Consol. Court No. 17-00158 Page 18
Reasoned decision-making requires a certain measure of consistency, which is
not present across the France and Germany investigations. As noted, the cases share
near identical (almost verbatim) Issues and Decision Memoranda on the AFA issue. The
court therefore orders Commerce and the parties to review whether the same correction
made in Dillinger France would have any material effect on the margins in this case, or if
it would be immaterial.
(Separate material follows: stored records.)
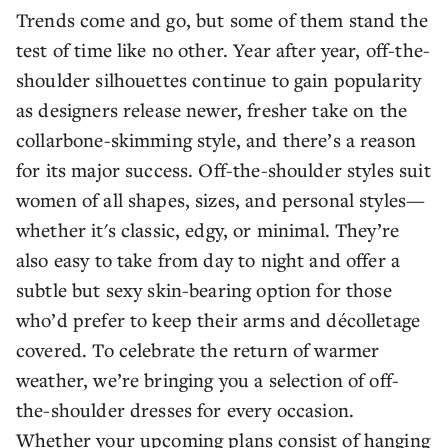
Trends come and go, but some of them stand the
test of time like no other. Year after year, off-the-
shoulder silhouettes continue to gain popularity
as designers release newer, fresher take on the
collarbone-skimming style, and there’s a reason
for its major success. Off-the-shoulder styles suit
women of all shapes, sizes, and personal styles—
whether it's classic, edgy, or minimal. They’re
also easy to take from day to night and offer a
subtle but sexy skin-bearing option for those
who’d prefer to keep their arms and décolletage
covered. To celebrate the return of warmer
weather, we’re bringing you a selection of off-
the-shoulder dresses for every occasion.
Whether your upcoming plans consist of hanging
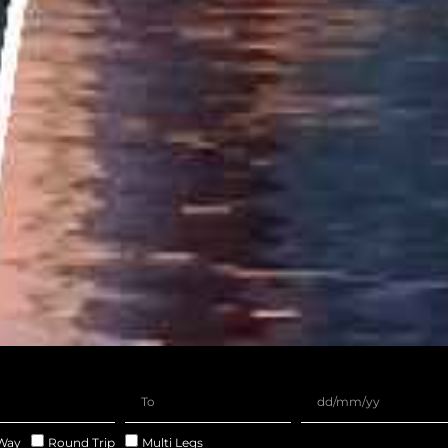
Way
Round Trip
Multi Legs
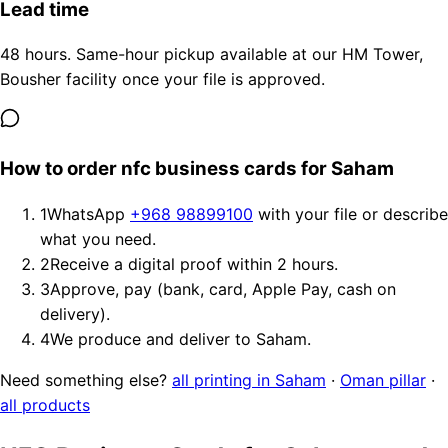
Lead time
48 hours. Same-hour pickup available at our HM Tower,
Bousher facility once your file is approved.
How to order nfc business cards for Saham
1
WhatsApp
+968 98899100
with your file or describe
what you need.
2
Receive a digital proof within 2 hours.
3
Approve, pay (bank, card, Apple Pay, cash on
delivery).
4
We produce and deliver to Saham.
Need something else?
all printing in Saham
·
Oman pillar
·
all products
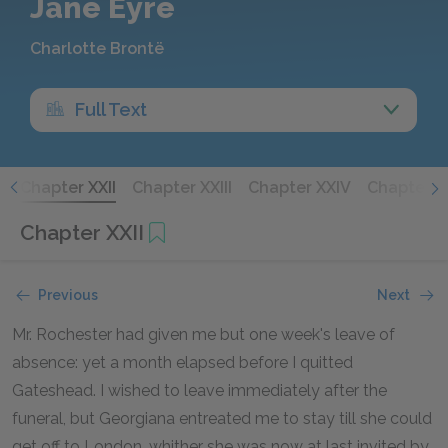
Jane Eyre
Charlotte Brontë
Full Text
I
Chapter XXII
Chapter XXIII
Chapter XXIV
Chapter X
Chapter XXII
Previous
Next
Mr. Rochester had given me but one week's leave of
absence: yet a month elapsed before I quitted
Gateshead. I wished to leave immediately after the
funeral, but Georgiana entreated me to stay till she could
get off to London, whither she was now at last invited by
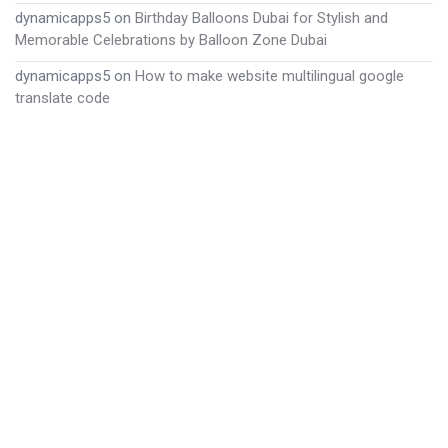
dynamicapps5
on
Birthday Balloons Dubai for Stylish and
Memorable Celebrations by Balloon Zone Dubai
dynamicapps5
on
How to make website multilingual google
translate code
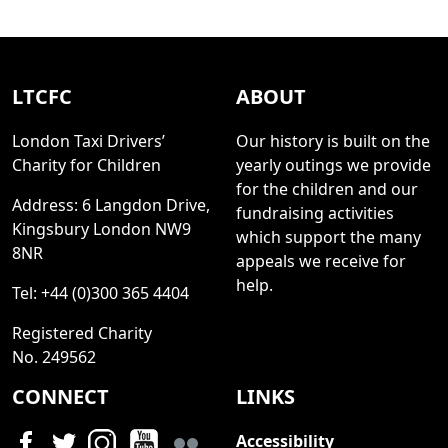
LTCFC
ABOUT
London Taxi Drivers’
Our history is built on the
Charity for Children
yearly outings we provide
for the children and our
Address: 6 Langdon Drive,
fundraising activities
Kingsbury London NW9
which support the many
8NR
appeals we receive for
help.
Tel: +44 (0)300 365 4404
Registered Charity
No. 249562
CONNECT
LINKS
Accessibility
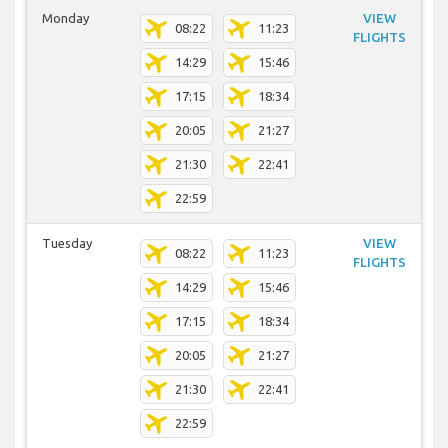
Monday
VIEW
08:22
11:23
FLIGHTS
14:29
15:46
17:15
18:34
20:05
21:27
21:30
22:41
22:59
Tuesday
VIEW
08:22
11:23
FLIGHTS
14:29
15:46
17:15
18:34
20:05
21:27
21:30
22:41
22:59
If the parties conclude that a similar correction as ordered in
Dillinger France would materially affect the margins, the court will then remand this matter
to Commerce to make a similar adjustment to its application of partial AFA to Dillinger
and Salzgitter as it did in the Dillinger France remand with resulting adjustment of the
investigation’s margins. 3 Accordingly, it is hereby
ORDERED that Commerce shall determine whether a similar correction as
ordered in Dillinger France would materially affect the margins in this action; and it is
further
ORDERED that Commerce shall notify the court with the results of its analysis on
or before August 7, 2019.
/s/ Leo M. Gordon
Judge Leo M. Gordon
Dated: July 16, 2019
New York, New York
3 Including the “All Others” rate. See thyssenkrupp Br. at 4.